At Mendes Wooden DM, Julien Creuzet unveiled “Nos diables rouges, nos dérives commotions,” his first Brussels solo present, on via October 25. Anchored by the determine of the Pink Satan from Martinican carnival, the immersive set up mixed movies, wallpapers, sculptures and sound. Creuzet reimagined the masked physique as a fluid, untamed entity traversing mythologies and diasporic histories. Rice, tridents and fragmented limbs recurred as potent symbols, layering ancestral spirituality with up to date politics. His cosmology was unsettling but emancipatory, opening surprising pathways of creativeness.
Design additionally had a powerful presence. Spazio Nobile staged a joint exhibition by Kiki van Eijk and Joost van Bleiswijk, curated by Maria Cristina Didero. Celebrating twenty years of collaboration, “Pondering Arms” highlighted the duo’s whimsical but exact strategy, rooted in Eindhoven’s design tradition. Furnishings, lighting and installations demonstrated how their observe resists mass manufacturing in favor of instinct and shared invention.
Institutional programming added depth. At WIELS, the group exhibition “Magical Realism: Imagining Pure Dis/order” explored ecological precarity via fantasy and dream. Curated by Sofia Dati, Helena Kritis and Dirk Snauwaert, it assembled greater than thirty artists. Highlights included Gaëlle Choisne’s Ego, he goes, a speaking fridge full of decaying items that critiqued shopper waste whereas invoking Creole cosmologies. Works by Marisa Merz, Cecilia Vicuña and Jumana Manna bolstered the exhibition’s name for alternative routes of inhabiting the planet.


Outdoors, Sharon Van Overmeiren’s The Farewell Lodge reworked the WIELS backyard into an inflatable fortress open to kids and adults alike. Referencing pre-Columbian motifs, museological shows and Pokémon, the set up invited guests to bounce, discover and rethink what artwork will be. Its playful verticality epitomized the week’s spirit of porous boundaries between seriousness and delight.

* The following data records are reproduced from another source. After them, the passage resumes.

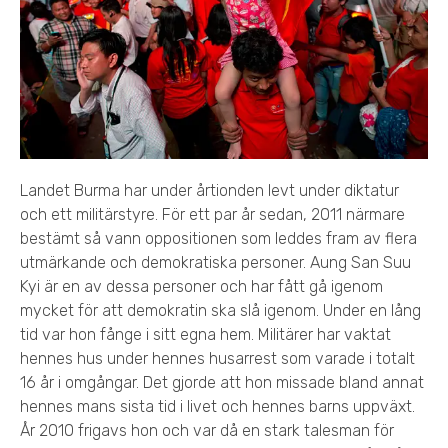
Landet Burma har under årtionden levt under diktatur
och ett militärstyre. För ett par år sedan, 2011 närmare
bestämt så vann oppositionen som leddes fram av flera
utmärkande och demokratiska personer. Aung San Suu
Kyi är en av dessa personer och har fått gå igenom
mycket för att demokratin ska slå igenom. Under en lång
tid var hon fånge i sitt egna hem. Militärer har vaktat
hennes hus under hennes husarrest som varade i totalt
16 år i omgångar. Det gjorde att hon missade bland annat
hennes mans sista tid i livet och hennes barns uppväxt.
År 2010 frigavs hon och var då en stark talesman för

RendezVous demonstrated how Brussels’ artwork scene thrives on contrasts—between the polished and the uncooked, the historic and the experimental, the institutional and the unbiased. It unfolded not simply as a showcase of exhibitions however as a lived expertise of the town itself, weaving fluidly via neighborhoods and communities. Removed from one other entry within the crowded calendar of artwork weeks, RendezVous affirmed Brussels’ singular place within the cultural panorama: cosmopolitan but intimate, grounded in custom but insistently forward-looking. With this momentum, anticipation for subsequent yr’s version is already mounting.